Of course if they have fundamental disagreements with the setting then you probably won't convince them anyways, but at least you tried. Assuming the real issue is their faith, which I have only your word for, and I'm not doubting your perception or your word, just saying sometimes people perceive things incorrectly or give reasons for things that sometimes cloak other things - it may just be their faith clashing with your particular setting, or it may be something else entirely. (It's force of habit from my detective work and experience to be skeptical of first appearances/explanations and limited one-party sources of information, so don't take that observation personally. I'm just considering all possibilities.)

So those are my suggestions. Present some solution along those lines that perhaps you can all live with. And of course I'd allow them to present their own ideas as well and see if a reasonable and workable solution can be reached. After all they might have already thought of something neither of us have. Maybe in that way you'll hit on something worthwhile or a workable accommodation for everybody. Maybe not, but ya never know til ya try.

Well, it's after midnight and I gotta hit the sack.

Anyways, good luck and Godspeed to ya.
 

Dannager

First Post
I definitely agree with what's been said: explain to her that she can come play in your game, but that she does not have the right to expect the dynamics of the game table to shift to accommodate her demands. Give her a rundown of how your game generally goes, invite her to come along, and then let her decide at the end of the day whether or not she is interested in playing in your game.

If she ultimately decides she isn't interested (which is what I would expect, if her "conditions" are really as strict as they've been made out to be), your friend Jake will have a much harder time blaming you for it - after all, it was her choice in the end.
 

fanboy2000

Adventurer
Something like this might be good: "Hey Jane! So, I heard you wanted to join the game, and there are a couple of things you might want to know. First is that we swear. I understand that you might be uncomfortable with that, and it's important that you know that going in. Now we don't swear every other word, but it does happen and I don't want you to be surprised.

The second thing is that this is a fantasy game where fantasy gods are worshiped. I don't know how important that might be to you, but it's a fundamental part of the game and you should understand that. If it helps, this isn't historical Earth. In fact, it's not Earth at all. If that doesn't help, I suggest that you think long and hard before joining the game."

Generally, you need to 1) inform her of things you think she might have a problem with, and 2) give her a chance to think about them and either mentally prepare herself of back-out.
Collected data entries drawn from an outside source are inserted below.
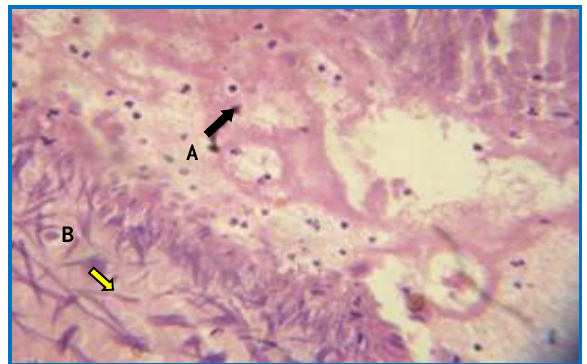
Figure, 5: Group B, three days postoperation there is fibrin network deposition with neutrophils infiltration (A), fragmented muscle fibers (B). (H and E 40X).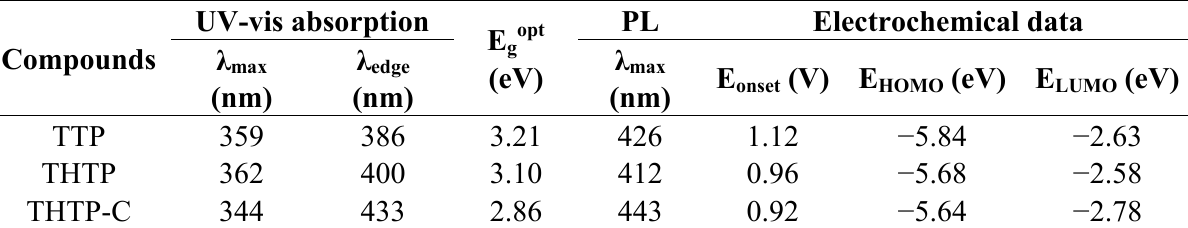
Table 1. Optical and electrochemical data in thin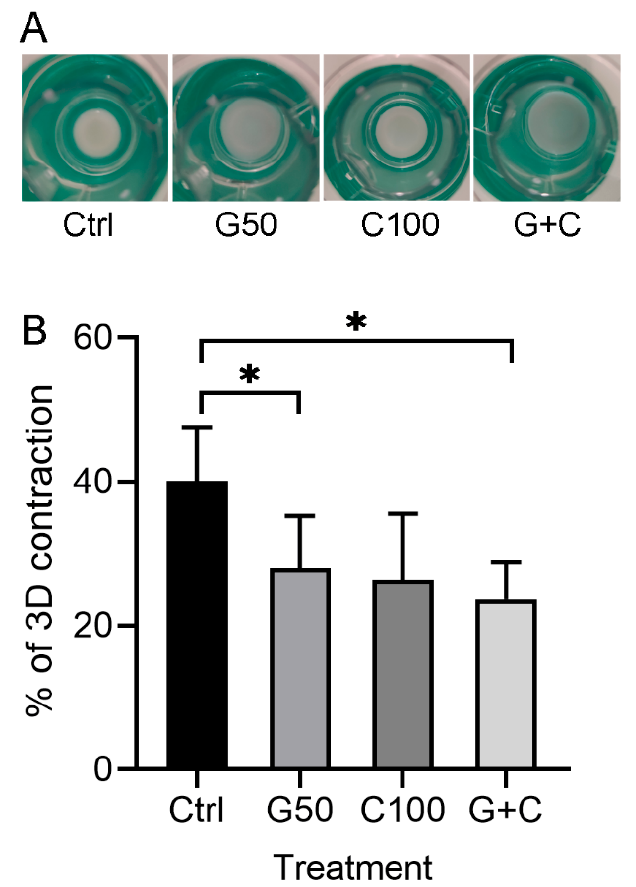
Figure 3. Macroscopic appearance and contraction of the 3D GTEs generated with the TIGKs and the hGFBs-populated collagen gels with/without genipin or/and cytochalasin D direct crosslinking for 2-week air–liquid interface culture. ( A ). Macroscopic appearance of the 3D GTEs by the 2-week air–liquid interface culture. ( B ). Contraction (%) of the 3D GTEs after 2-week airiquid interface cul- ture. Abbreviations: hGFBs: hTERT-immortalized gingival fibroblasts; TIGKs: hTERT-immortalized gingival keratinocytes. Ctrl: control; G50: 50 µM genipin; C100: 100 nM cytochalasin D; G + C: G50 + C100. *: p < 0.05.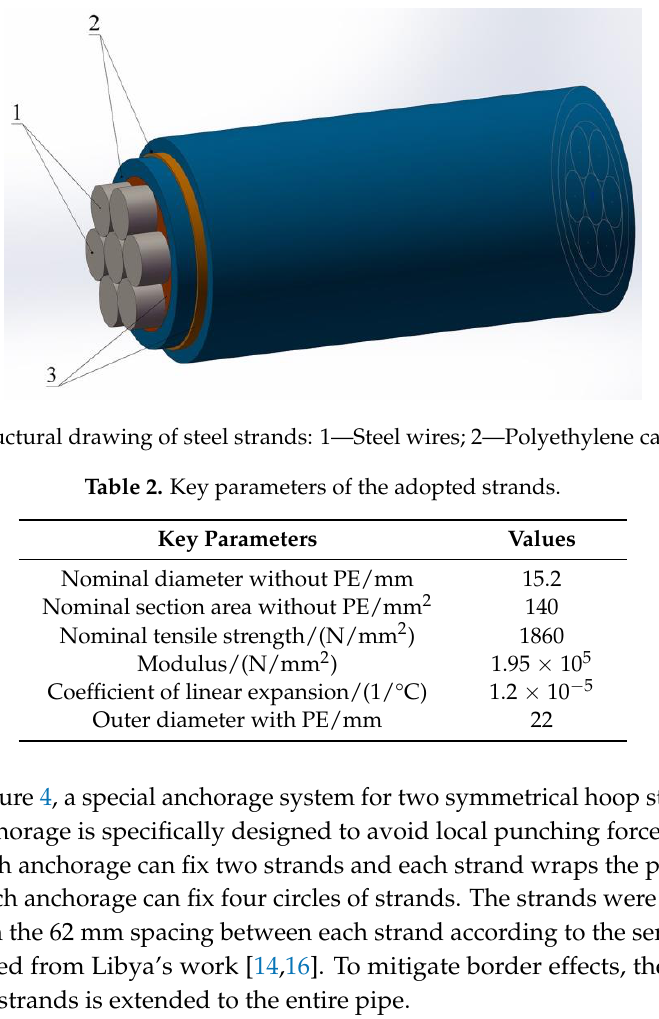
Figure 4. The system of each anchorage.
With Jake, I highly suggest you say something like: "Hey Jake. I like having you in the group, but I'm a afraid that you're going to change how you play if I let Jane in. I really like the way you play your character and I don't want you change because someone else is here."

After you say that, Jake will profusely assure you that he won't change the way the he plays if Jane comes in. Of course, he will change his play style, but he'll be aware of it and will try not to.

If Jake and Jane are aware of your concern, they'll take that into account before having Jane join. Also, they'll have to decide if they're willing overcome your reservations.

Alternatively, if your not willing to risk Jane ruining your game, you can just say no. When asked why, give the same reasoning you gave us: "I have an ambiance that both [the other] players and I enjoy."
 

Quickleaf

Legend
Generally, you need to 1) inform her of things you think she might have a problem with, and 2) give her a chance to think about them and either mentally prepare herself of back-out.
Having been in a very similar situation before, I agree with fanboy. I also would add that you might want to screen Jane's compatability with the group at a potluck or any non-D&D activity your group does together. Or if you're positive you're going to welcome her to the group already, have her sit in on a session as an observor (keep this session short) and see if she's interested in joining after watching your style of game.